Il Presidente della CEI Matteo Zuppi ed il portavoce dei sopravvissuti italiani Francesco Zanardi (Rete L’ABUSO), si sono incontrati più volte nei mesi scorsi, fino ad oggi in assoluta riservatezza. Il fine, di trovare tra i sopravvissuti e la chiesa italiana una soluzione dignitosa alla pari degli altri paesi che, diversamente dall’Italia, sono intervenuti in tutta Europa con Commissioni d’inchiesta indipendenti, indennizzi e la realizzazione di canali percorribili di sostegno per chi è rimasto vittima.

La Conferenza Episcopale Italiana è nei fatti controcorrente al resto del mondo, come fatto notare durante la conferenza stampa dal presidente della Rete L’ABUSO al cardinale.

Quella che la CEI ha voluto chiamare “la via italiana”, continua a non essere di alcun interesse e utilità; né per le vittime, né per la collettività.
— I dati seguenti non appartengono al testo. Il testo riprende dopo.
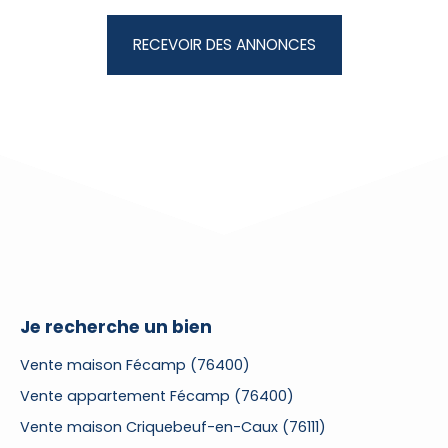
RECEVOIR DES ANNONCES
Je recherche un bien
Vente maison Fécamp (76400)
Vente appartement Fécamp (76400)
Vente maison Criquebeuf-en-Caux (76111)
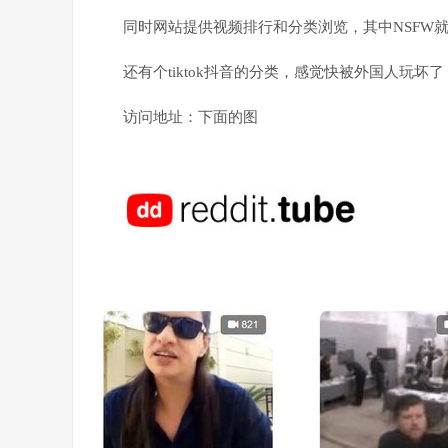
同时网站提供视频排行和分类浏览，其中NSFW
还有个tiktok抖音的分类，感觉快被外国人玩坏
访问地址：下面的图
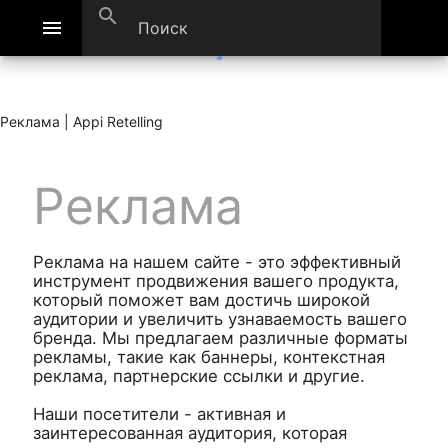
search
menu
Реклама | Appi Retelling
Реклама
Реклама на нашем сайте - это эффективный
инструмент продвижения вашего продукта,
который поможет вам достичь широкой
аудитории и увеличить узнаваемость вашего
бренда. Мы предлагаем различные форматы
рекламы, такие как баннеры, контекстная
реклама, партнерские ссылки и другие.
Наши посетители - активная и
заинтересованная аудитория, которая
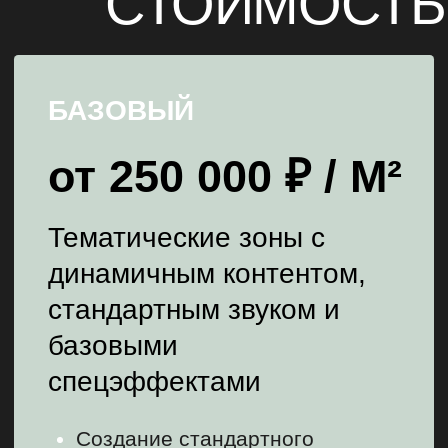
Тематические зоны с
динамичным контентом,
стандартным звуком и
базовыми
спецэффектами
Создание стандартного
контента (базовые 3D-
модели, стандартная
звуковая система)
Поставка и монтаж
стандартного оборудования
(проекторы, экраны,
сенсорные панели)
Архитектурно-дизайнерские
решения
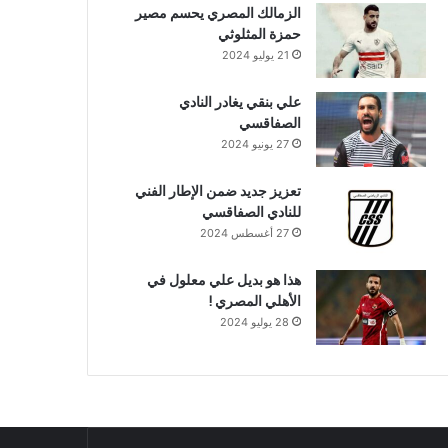
الزمالك المصري يحسم مصير
حمزة المثلوثي
21 يوليو 2024
علي بنقي يغادر النادي
الصفاقسي
27 يونيو 2024
تعزيز جديد ضمن الإطار الفني
للنادي الصفاقسي
27 أغسطس 2024
هذا هو بديل علي معلول في
الأهلي المصري !
28 يوليو 2024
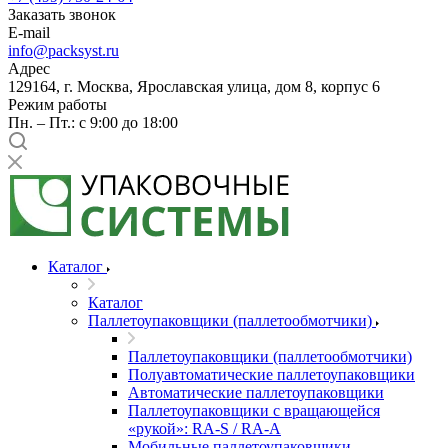
Заказать звонок
E-mail
info@packsyst.ru
Адрес
129164, г. Москва, Ярославская улица, дом 8, корпус 6
Режим работы
Пн. – Пт.: с 9:00 до 18:00
Каталог
Каталог
Паллетоупаковщики (паллетообмотчики)
Паллетоупаковщики (паллетообмотчики)
Полуавтоматические паллетоупаковщики
Автоматические паллетоупаковщики
Паллетоупаковщики с вращающейся
«рукой»: RA-S / RA-A
Мобильные паллетоупаковщики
Un metodo utile unicamente alla chiesa italiana per continuare  ad evitare – anche di fronte alle evidenze oramai emerse in tutto il pianeta – un ennesimo scandalo, in questo caso il più grande, in quanto l’Italia ospita il numero più alto al mondo di religiosi.

La via italiana” di Zuppi, da quanto confermato dagli incontri bolognesi avvenuti durante l’estate con Zanardi, sarà discriminatoria verso i sopravvissuti perché, a differenza di quanto accaduto in tutto il mondo, in Italia la chiesa esaminerà solamente gli ultimi venti anni, a differenza dei settanta esaminati nel resto del mondo.

La commissione non sarà indipendente ma dipendente dalla CEI, affidata alla Cattolica e tratterà tutti i casi denunciati nell’ultimo ventennio alle sole diocesi, escludendo tutti quelli denunciati alla giustizia civile, riducendo in realtà quelli delle diocesi, ai soli due anni da quanto sono attivi gli sportelli diocesani che li raccolgono. Dai quali tra le altre cose, come esposto al Cardinale, stanno già cominciando ad arrivare all’associazione le prime vittime deluse.

Non ci sarà nessun indennizzo per le vittime: secondo il cardinale Zuppi questo potrebbe essere un incentivo a denunciare, qualcuno “magari cercandone profitto”.

A differenza dei preti pedofili che godono di più di 23 centri di recupero solo in Italia, anche qui non vi  è nulla per le vittime, tranne un’assistenza offerta da volontari presso gli sportelli diocesani, dove difficilmente i sopravvissuti si recheranno.

Si è parlato naturalmente del pericolo di recidività conclamato del reintegro dei pedofili, finora curati con insuccesso nei 23 centri che citavamo sopra. Centri utili più che altro a far si che il sacerdote non sconti in carcere la pena e poi, come tra gli esempi nel documentario della BBC dello scorso febbraio, dopo averla scontata, venga tranquillamente reintegrato a contatto con minori, nelle parrocchie.

Anche qui il Cardinale Zuppi è stato irremovibile e opposto alle affermazioni odierne di papa Francesco sulla tolleranza ZERO. Per Zuppi (Cei), ZERO tolleranza ZERO: i sacerdoti pedofili hanno il diritto alla riabilitazione e, dopo la pena, di tornare alla loro missione pastorale.

Non è restato che rispondere, “contenti i fedeli, per noi l’importante non li mettiate nuovamente vicino ai bambini“.